#### [PROVIDED TEXT]
((

Anyone here with experience with a sealed engine, vacuumed dry sump setups?

Currently plumbing up a dry sump system and using a Peterson Vacuum regulator to control crankcase vacuum for a better ring seal. The plumbing of the pump, cooler and in/out of the tank etc is sorted. Question is related to the breather side. How are you plumbing your breather, if you're running one?

Obviously you can't run a breather straight from the engine, or no vacuum will be created. However, I have seen some systems where the engine has no breather line to the tank, although the tank goes to a breather, creating vacuum in the engine but not the tank. Or other setups where the engine has a breather to the tank and the tank has none, effectively creating a vacuum in the tank and making it equal with the engine.

First time I have tried running a vacuumed system so hoping someone out there has some tips or advice.

Thanks in advance

My experience with dry sump setups has been that with an N/A engine the dry sump can pull a vacuum in the sump which is beneficial in reducing windage and can show a modest improvement in power - So we definitely want that vacuum in the crank case. To achieve this, the engine must be sealed - ie no rocker cover breathers. Even an N/A engine will create positive crankcase pressure under high load/rpm but the dry sump pump should be able to over come this (provided you are using enough scavenge stages). The vacuum regulator is necessary to prevent the dry sump pump creating excessive crankcase vacuum if you jump off the throttle at very high rpm - Theoretically without the vac reg you could end up with all sorts of nasty stuff happening like crank seals being sucked in etc.

))

#### [REQUIRED ACTIONS]
1. Based on the dry sump thread, do these statements agree with it? Answer yes or no for each, quoting the words that decide it. (a) The original poster is using a Peterson vacuum regulator to control crankcase vacuum. (b) The reply says a sealed engine can keep its rocker cover breathers. (c) The reply says an N/A engine never creates positive crankcase pressure.
2. In the dry sump thread, what example does the reply give of what could happen without the vacuum regulator?
The listing that follows comes from a separate source.

#### [SUPPLIED MATERIAL]
((

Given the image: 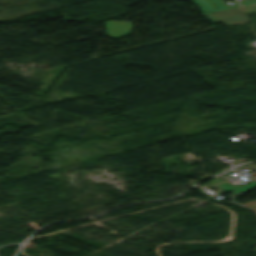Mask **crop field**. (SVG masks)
Returning a JSON list of instances; mask_svg holds the SVG:
<instances>
[{"instance_id":"obj_3","label":"crop field","mask_w":256,"mask_h":256,"mask_svg":"<svg viewBox=\"0 0 256 256\" xmlns=\"http://www.w3.org/2000/svg\"><path fill=\"white\" fill-rule=\"evenodd\" d=\"M196 5L200 7L202 13L217 11L221 9L231 8L232 6L226 4L223 0H192ZM204 4V6H200Z\"/></svg>"},{"instance_id":"obj_2","label":"crop field","mask_w":256,"mask_h":256,"mask_svg":"<svg viewBox=\"0 0 256 256\" xmlns=\"http://www.w3.org/2000/svg\"><path fill=\"white\" fill-rule=\"evenodd\" d=\"M105 26L107 36L114 39L121 38L132 30L129 21H106Z\"/></svg>"},{"instance_id":"obj_5","label":"crop field","mask_w":256,"mask_h":256,"mask_svg":"<svg viewBox=\"0 0 256 256\" xmlns=\"http://www.w3.org/2000/svg\"><path fill=\"white\" fill-rule=\"evenodd\" d=\"M242 204L246 205L248 207H251L253 209H256V200L255 201L246 202V203H242Z\"/></svg>"},{"instance_id":"obj_1","label":"crop field","mask_w":256,"mask_h":256,"mask_svg":"<svg viewBox=\"0 0 256 256\" xmlns=\"http://www.w3.org/2000/svg\"><path fill=\"white\" fill-rule=\"evenodd\" d=\"M205 17L212 22L219 21L227 26L248 21L247 15L241 13L237 9L207 14Z\"/></svg>"},{"instance_id":"obj_4","label":"crop field","mask_w":256,"mask_h":256,"mask_svg":"<svg viewBox=\"0 0 256 256\" xmlns=\"http://www.w3.org/2000/svg\"><path fill=\"white\" fill-rule=\"evenodd\" d=\"M252 177H253L252 180L246 181L244 184H240V185H233V184H230L227 182V183H223V184L211 185L208 187H217L221 191H224V192L232 191L233 192L232 194H235L239 191H244V190L256 185V173L252 174Z\"/></svg>"}]
</instances>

))

#### [RESPONSES PER TASK]
1.
(a) Yes: "using a Peterson Vacuum regulator to control crankcase vacuum"
(b) No: "the engine must be sealed - ie no rocker cover breathers"
(c) No: "Even an N/A engine will create positive crankcase pressure under high load/rpm"

2. Crank seals could be sucked in.